Core data concepts (15% - 20%) Flashcards
What is data?
A collection of facts such as numbers, descriptions and observations used in decision making. Values used to record information.
What are the three types of data?
Structured (tabular, csv), semi-structured (JSON) and unstructured.
What is structured data?
Structured data is typically tabular data, represented by columns and rows in a database.
What are relational databases?
Databases that hold tables.
What is stream processing?
Processing data as it arrives.
What is batch processing?
The processing of groups (or batches) of data.
What are the differences between batch and stream processing?
Batch processing can process all the data in a dataset. Stream processing only processes the newest piece of data, or data within a rolling window (30 seconds).
Batch processing is more suitable for processing large datasets. Stream processing is for micro batches containing only a few records.
Batch processing can have a take a few hours to complete, so its latency is pretty high. Stream processing is relatively instantaneous with latency in the milliseconds or seconds.
Batch processing is typically used for complex analytic workloads. Stream processing is used for simple response functions, aggregates and calculations like rolling averages.
How are batch processes run? Give an example.
A batch process is usually triggered by an event such as a certain amount of data collected, a scheduled time (e.g. 3pm every Tuesday) or some other trigger.
What is a transactional system?
A system that records transactions. (E.g. an online store has a transactional system that records orders and payments.)
What is a transaction?
A small, discrete, unit of work.
What is data ingestion?
The processing of capturing raw data for immediate use or storage in a database.
Depending on the source, the data may arrive as a a stream or in batches.
What is data processing?
The cleaning and conversion of raw data into a more useful format (tables, graphs, documents, and so on).
What is data transformation?
The process of transforming data from one format to another.
What are seven of the common tools Database Administrators use?

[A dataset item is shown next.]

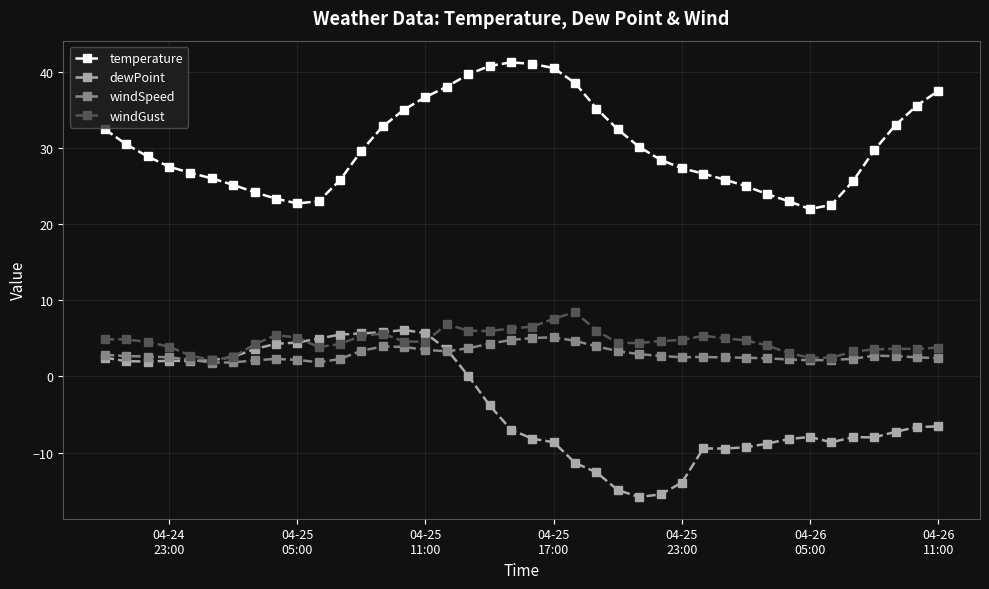

True or false: temperature and windSpeed cross at least once.

False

SSMS (SQL Server Management Studio) pgAdmin for PostgreSQL systems MySQL Workbench for MySQL databases. Azure Data Studio for a number of database engines. The Azure portal The Azure CLI sqlcmd
What are some of the common tools a Data Engineer uses?
SQL
Azure Synapse Studio
Azure CLI
What are some of the tools Data Analysts use?
Power BI, which includes: Power BI Desktop, Power BI Services, Power BI Embedded and Power BI Report.

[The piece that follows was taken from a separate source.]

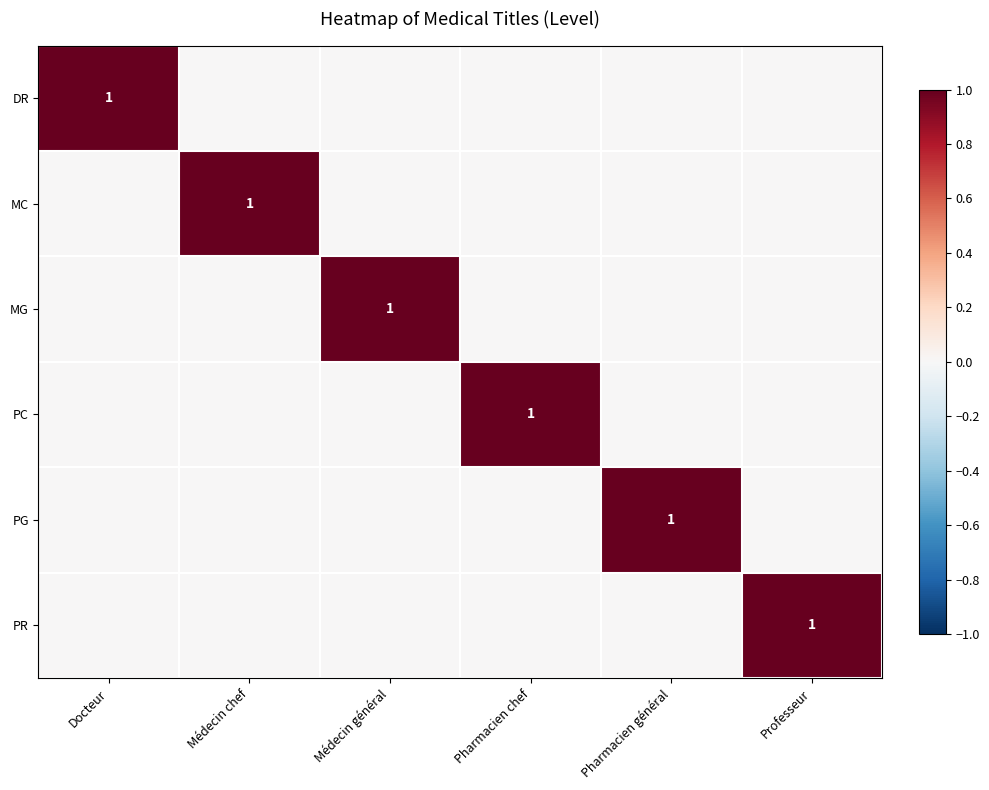

At which category is the sum across all series the highest?

Docteur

What does a Database Administrator do?
A database administrator (DBA) manages, maintains and optimises databases, manages security, grants users and apps access, backups the database and monitors database performance.
What is an entity?
An entity is a thing about which information needs to be known or held.
What are the main characteristics of a relational database?
1) All data is tabular
2) All rows in the same table have the same set of columns
3) A table can contain any number of rows.

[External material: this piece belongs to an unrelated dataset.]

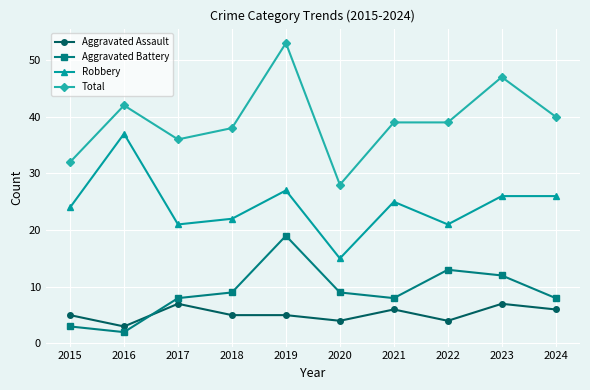

What value does the Aggravated Assault series have at 2024?

6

4) A primary key uniquely identifies each row in a table. No two rows can share the same PK.
5) A foreign key references rows in another, related table. For every value in the FK column, there should be a row with the same value is the corresponding PK column in the other table.
What is normalisation?
Normalisation is the process of organising data in a database.
This includes creating tables and establishing relationships between those tables according to rules designed to protect the data and making the database more flexible by eliminating redundancy and inconsistent dependency.